SPD-Politikerinnen: höherer Frauenanteil im Bundestag durch Wahlrechtsreform

Parität soll in geplante Gesetzesnovelle : SPD-Politikerinnen wollen mit Wahlrechtsreform Frauenanteil im Bundestag erhöhen

In der Debatte um eine Wahlrechtsreform bringen SPD-Politikerinnen eine Paritäts-Forderung ein. Sie wollen so den Frauenanteil im Bundestag erhöhen.

In der aktuellen Diskussion über eine Wahlrechtsreform erheben Politikerinnen der SPD eine neue Forderung: die Erhöhung des Frauenanteils im Bundestag. „Das Thema Parität in den Parlamenten steht an und zwar schon seit langem“, sagte SPD-Fraktionsvize Eva Högl den Zeitungen des Redaktionsnetzwerks Deutschland. Die Wahlrechtsreform sei „das richtige Instrument“ dafür.

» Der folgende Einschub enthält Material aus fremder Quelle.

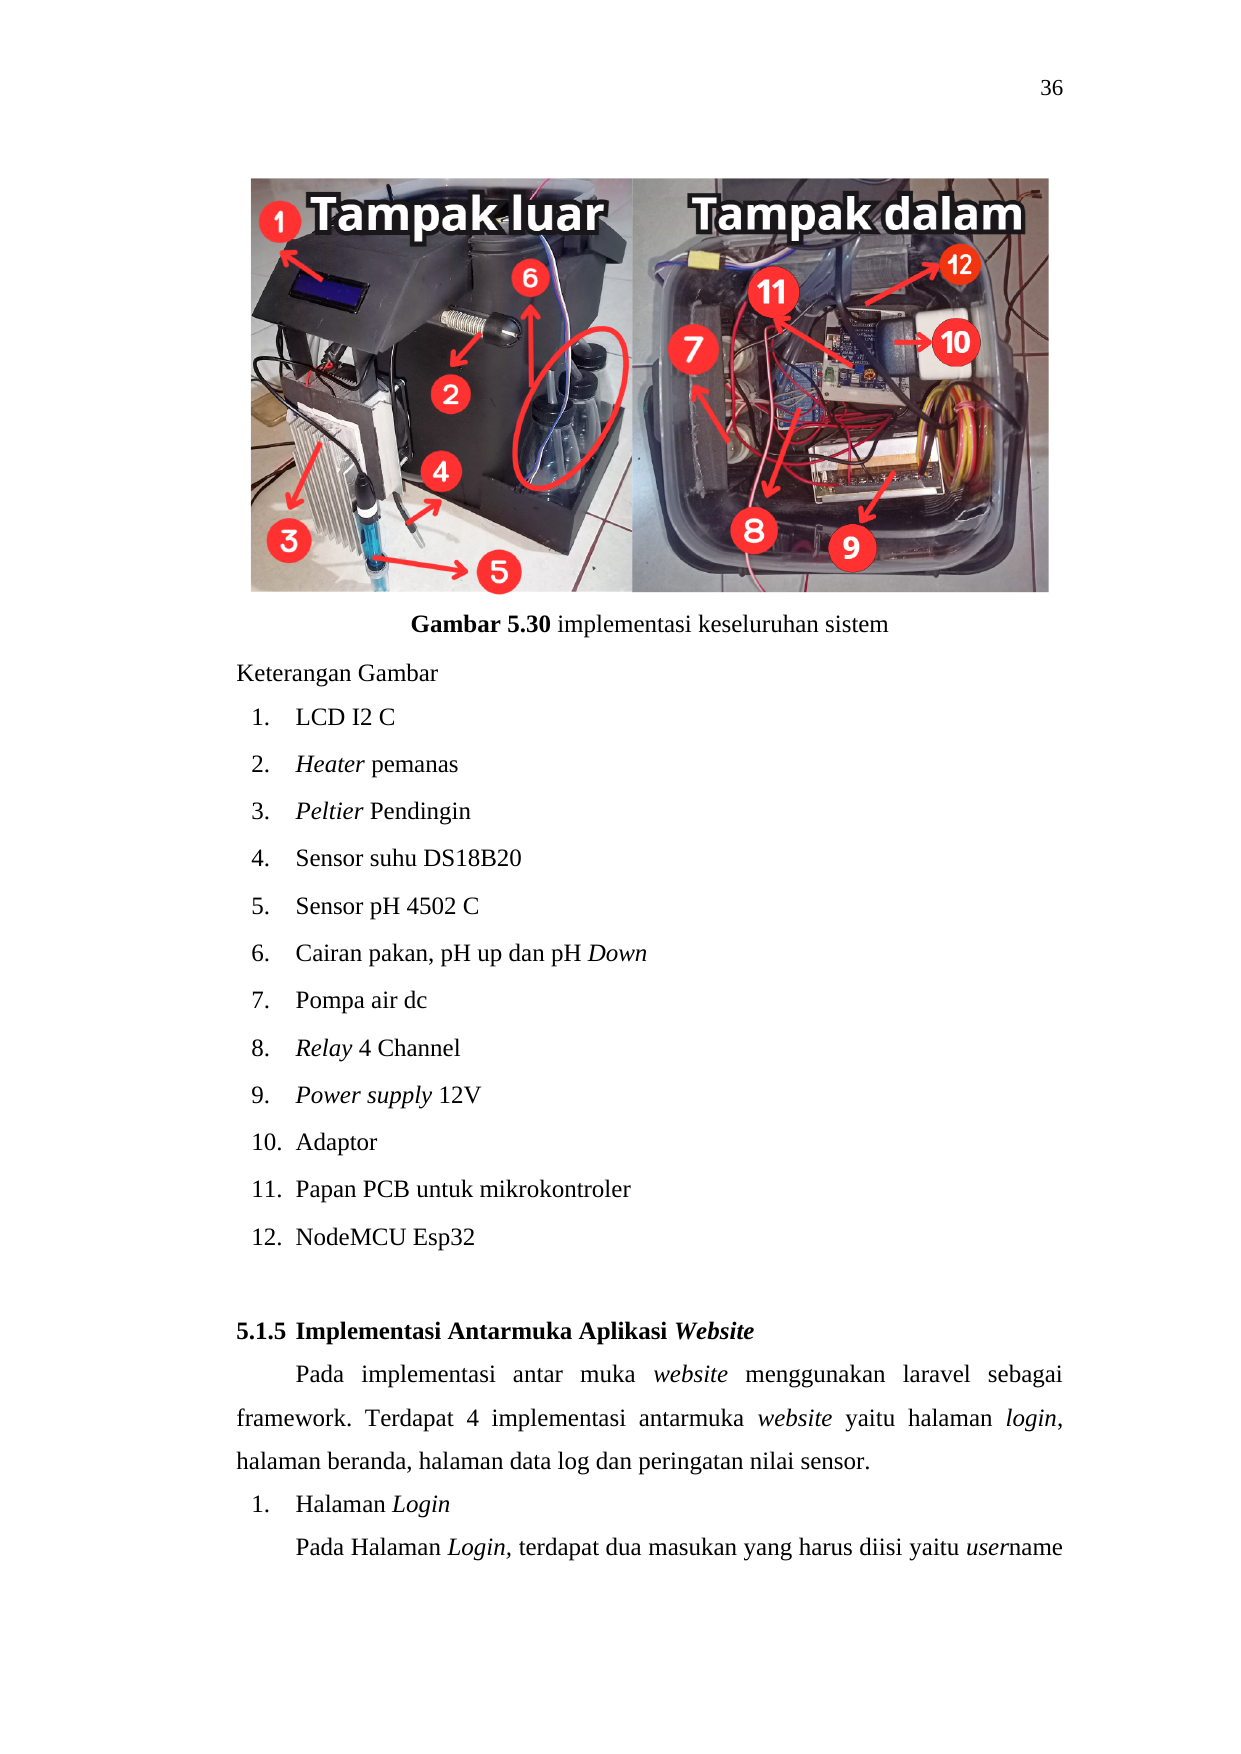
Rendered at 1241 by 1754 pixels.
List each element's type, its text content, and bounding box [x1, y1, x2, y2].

list Sensor pH 4502 C [251, 891, 1063, 919]
subtitle Implementasi Antarmuka Aplikasi Website [236, 1316, 1063, 1345]
list Sensor suhu DS18B20 [251, 843, 1063, 872]
text Pada implementasi antar muka website menggunakan laravel sebagai framework. Terdapat 4 implementasi antarmuka website yaitu halaman login, halaman beranda, halaman data log dan peringatan nilai sensor. [236, 1359, 1063, 1474]
list Peltier Pendingin [251, 796, 1063, 825]
list NodeMCU Esp32 [251, 1222, 1063, 1251]
list Pompa air dc [251, 985, 1063, 1014]
list Cairan pakan, pH up dan pH Down [251, 938, 1063, 967]
text Keterangan Gambar [236, 658, 1063, 687]
picture [250, 177, 1049, 596]
list Adaptor [251, 1127, 1063, 1156]
list Papan PCB untuk mikrokontroler [251, 1174, 1063, 1203]
list Power supply 12V [251, 1080, 1063, 1109]
text Gambar . implementasi keseluruhan sistem [236, 609, 1063, 638]
list Heater pemanas [251, 749, 1063, 778]
list Halaman Login [236, 1489, 1063, 1518]
list LCD I2 C [251, 702, 1063, 730]
list Relay 4 Channel [251, 1033, 1063, 1061]
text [236, 1532, 1063, 1561]
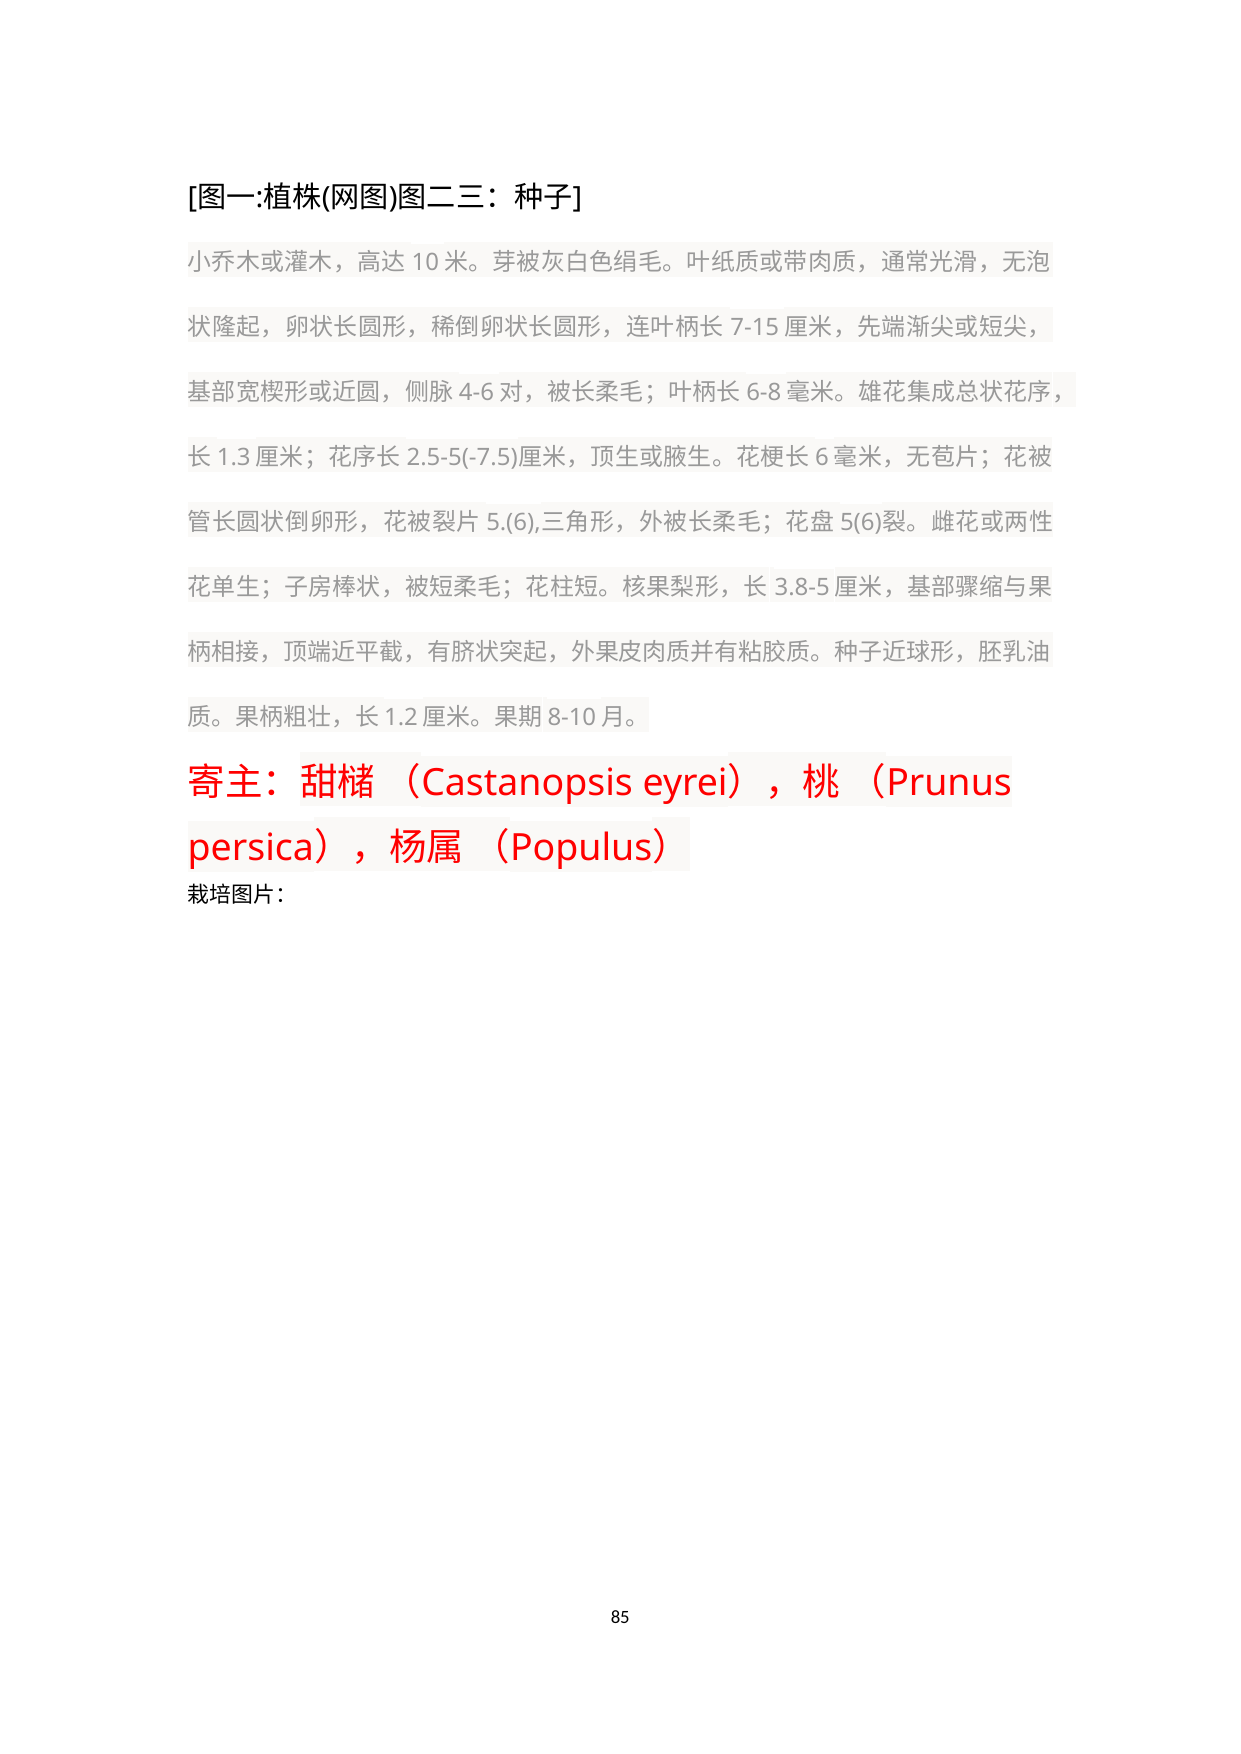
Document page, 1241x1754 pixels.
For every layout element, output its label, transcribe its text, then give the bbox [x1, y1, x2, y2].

text 栽培图片： [187, 877, 1053, 909]
text [图一:植株(网图)图二三：种子] [187, 162, 1053, 227]
text 小乔木或灌木，高达10米。芽被灰白色绢毛。叶纸质或带肉质，通常光滑，无泡状隆起，卵状长圆形，稀倒卵状长圆形，连叶柄长7-15厘米，先端渐尖或短尖，基部宽楔形或近圆，侧脉4-6对，被长柔毛；叶柄长6-8毫米。雄花集成总状花序，长1.3厘米；花序长2.5-5(-7.5)厘米，顶生或腋生。花梗长6毫米，无苞片；花被管长圆状倒卵形，花被裂片5.(6),三角形，外被长柔毛；花盘5(6)裂。雌花或两性花单生；子房棒状，被短柔毛；花柱短。核果梨形，长3.8-5厘米，基部骤缩与果柄相接，顶端近平截，有脐状突起，外果皮肉质并有粘胶质。种子近球形，胚乳油质。果柄粗壮，长1.2厘米。果期8-10月。 [187, 227, 1053, 747]
text 寄主：甜槠 （Castanopsis eyrei），桃 （Prunus persica），杨属 （Populus） [187, 747, 1053, 877]
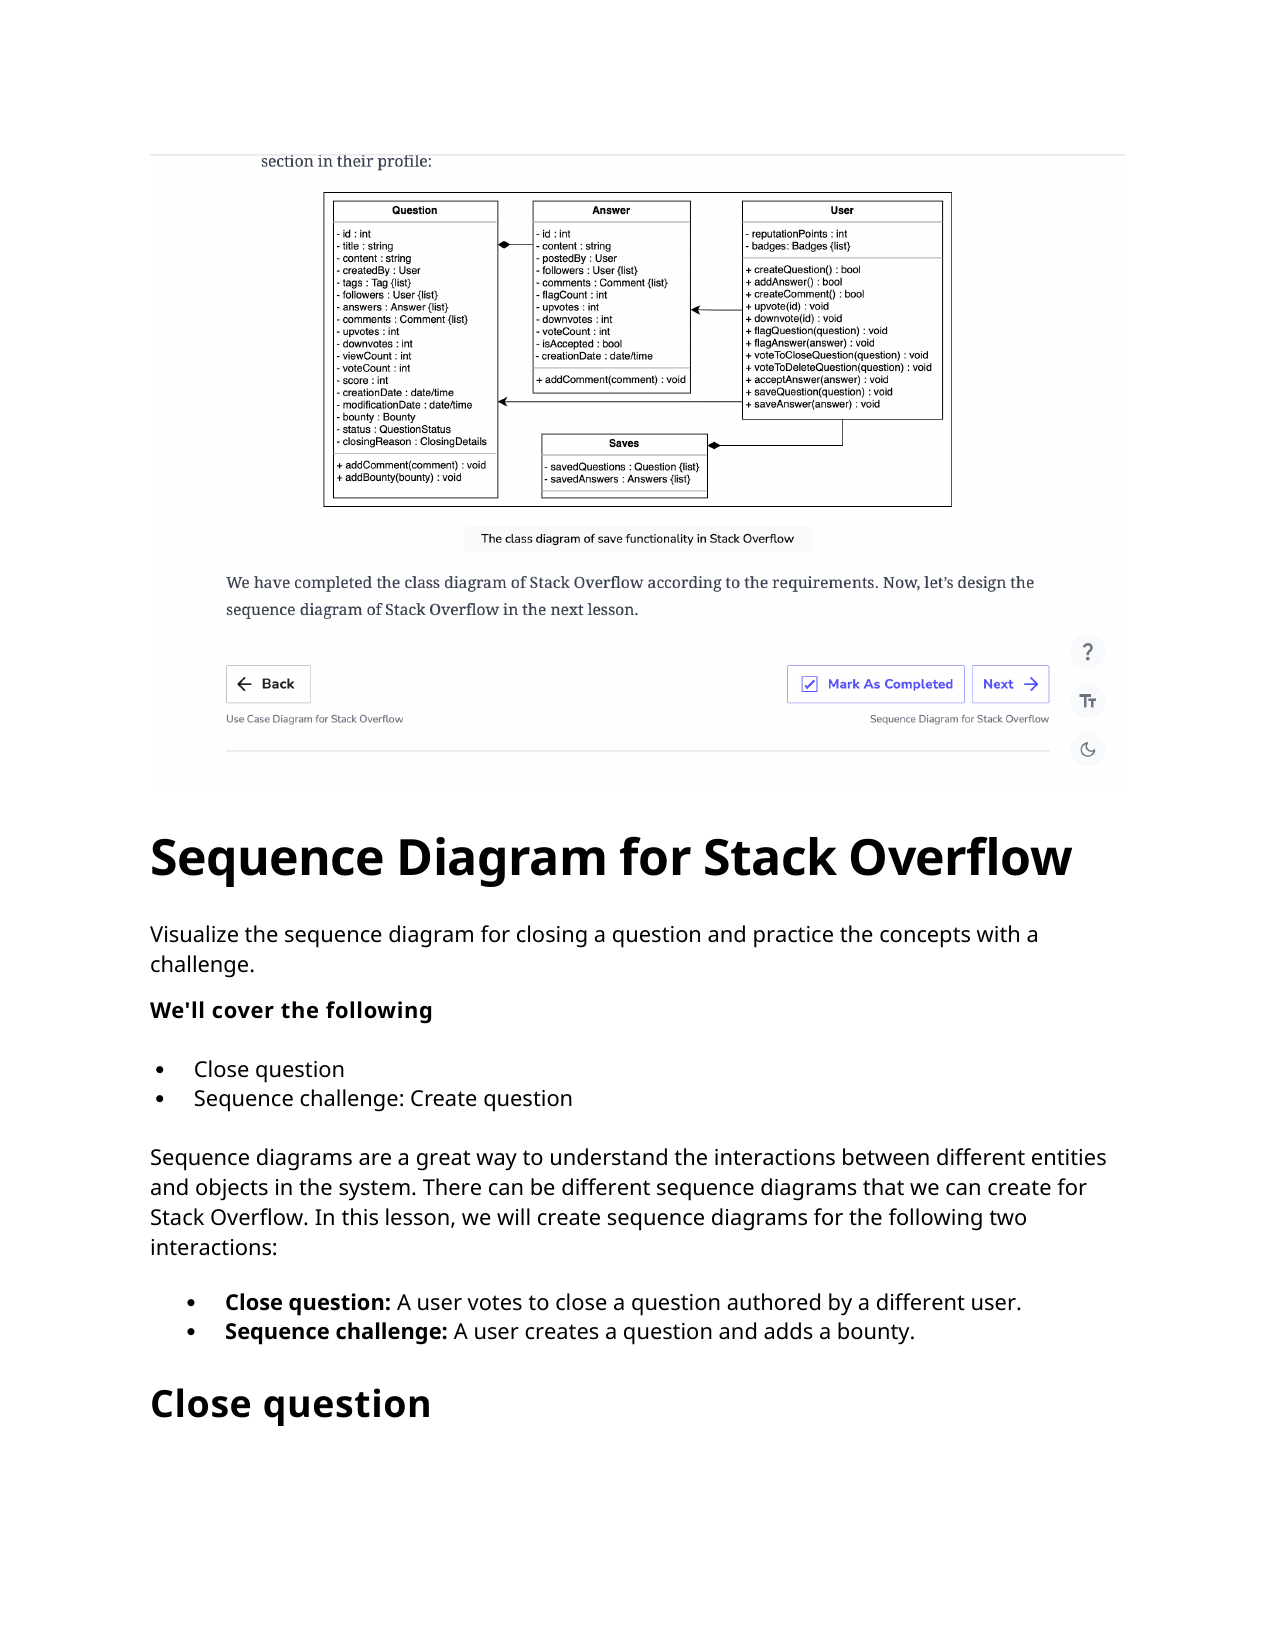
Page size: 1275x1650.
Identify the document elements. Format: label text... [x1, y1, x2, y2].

list Sequence challenge: Create question [156, 1083, 1125, 1113]
list Sequence challenge: A user creates a question and adds a bounty. [187, 1316, 1125, 1346]
text Sequence diagrams are a great way to understand the interactions between different entities and objects in the system. There can be different sequence diagrams that we can create for Stack Overflow. In this lesson, we will create sequence diagrams for the following two interactions: [150, 1142, 1125, 1262]
subtitle Sequence Diagram for Stack Overflow [150, 822, 1125, 890]
list Close question [156, 1054, 1125, 1083]
picture [150, 150, 1125, 793]
text We'll cover the following [150, 995, 1125, 1024]
list Close question: A user votes to close a question authored by a different user. [187, 1287, 1125, 1316]
subtitle Close question [150, 1377, 1125, 1428]
text Visualize the sequence diagram for closing a question and practice the concepts with a challenge. [150, 919, 1125, 979]
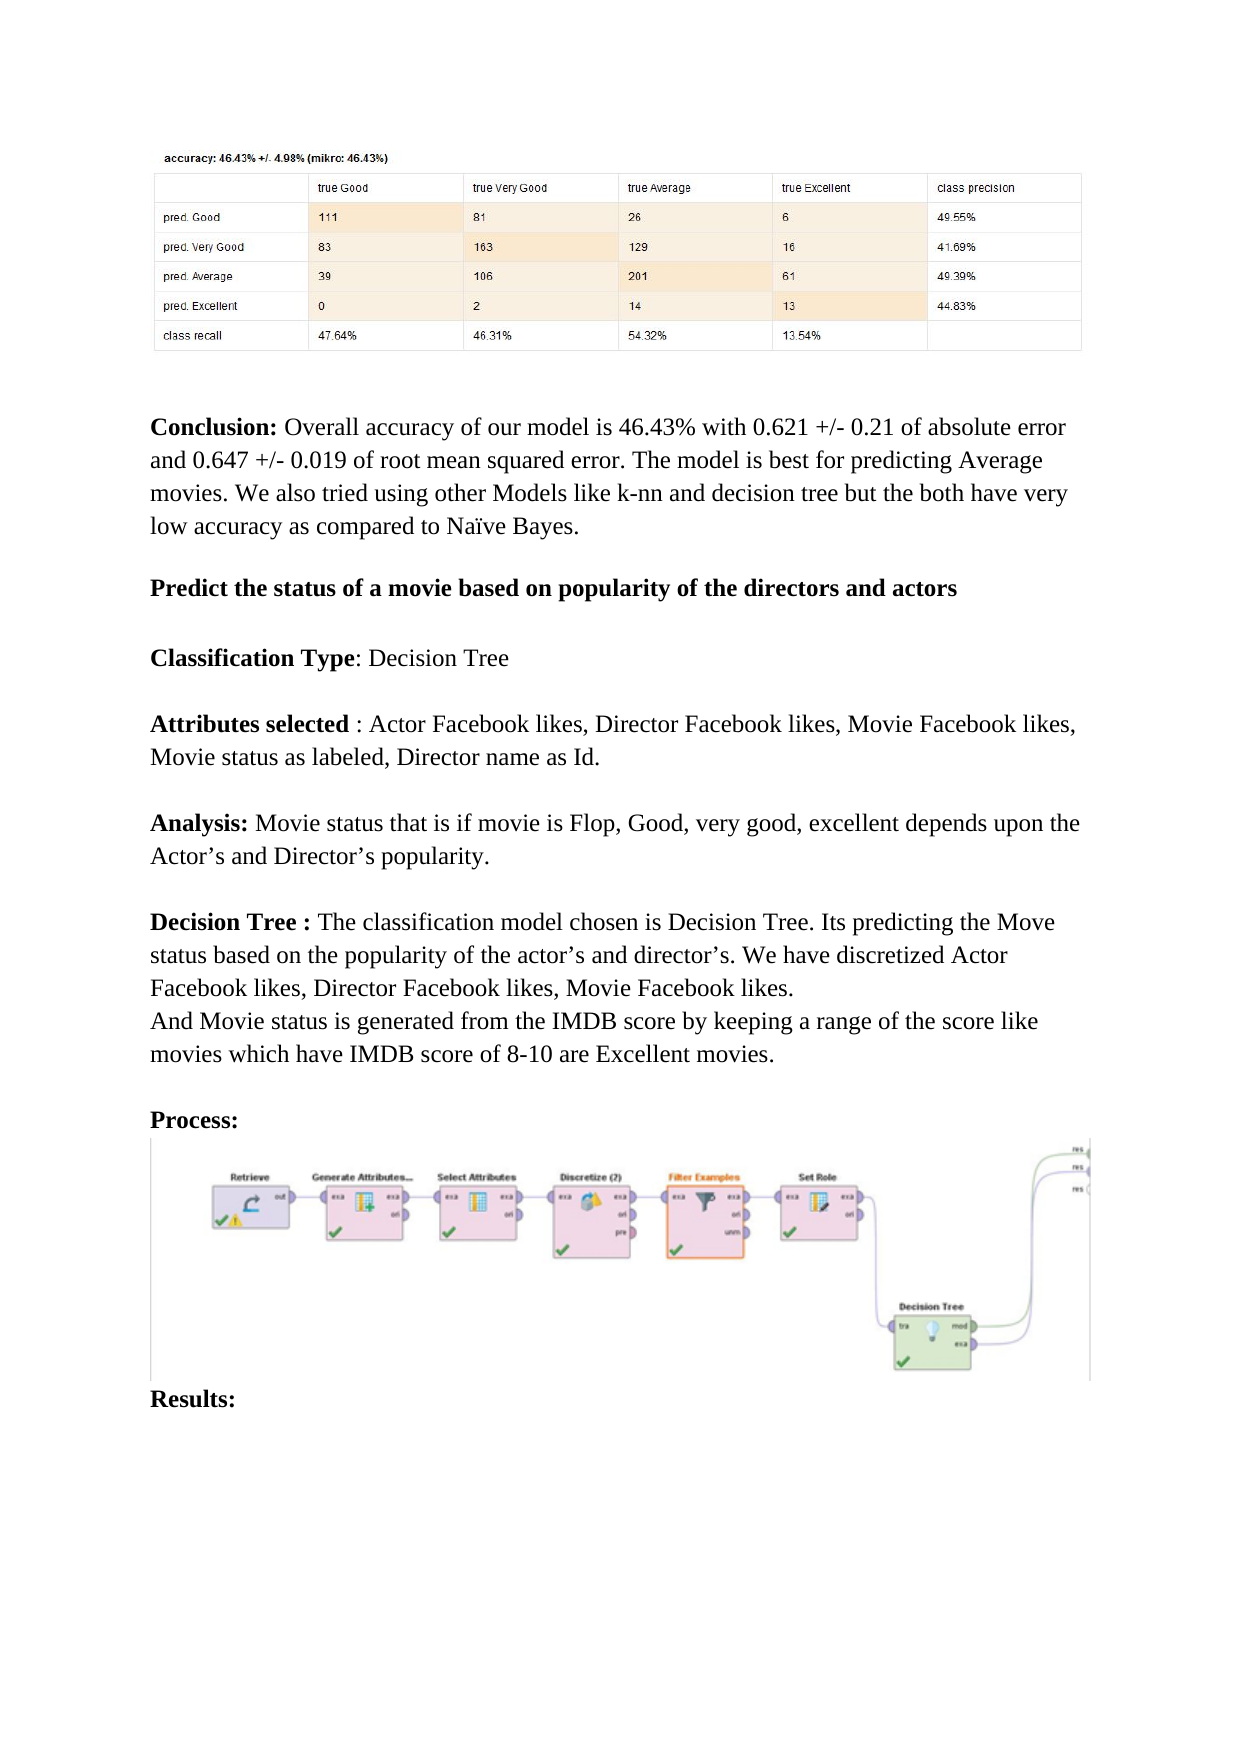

Paritätsgesetze haben das Ziel, jeweils die Hälfte der Abgeordnetenmandate an Frauen und Männer zu vergeben. Derartige Regelungen gibt es auf Landesebene bereits in Brandenburg und Thüringen.

SPD-Fraktionsvize Katja Mast bezeichnete es im Gespräch mit den Zeitungen als Skandal, dass derzeit lediglich 31,2 Prozent der Bundestagsabgeordneten Frauen sind. „Deshalb ist die Zeit bei der Wahlrechtsreform reif, Parität aufzunehmen.“

Über die Reform des Wahlrechts streiten die Fraktionen im Bundestag seit Monaten. Da die Neuregelung vor der für Herbst 2021 geplanten Bundestagswahl in Kraft treten soll, wird es allmählich knapp.

Hintergrund der Debatte ist die Größe des derzeitigen Bundestags, dem 709 Abgeordnete angehören. Nach der nächsten Wahl könnten es noch mehr werden. Gesetzlich vorgesehen sind 598 Parlamentarier. Grund für den übergroßen Bundestag sind Überhang- und Ausgleichsmandate.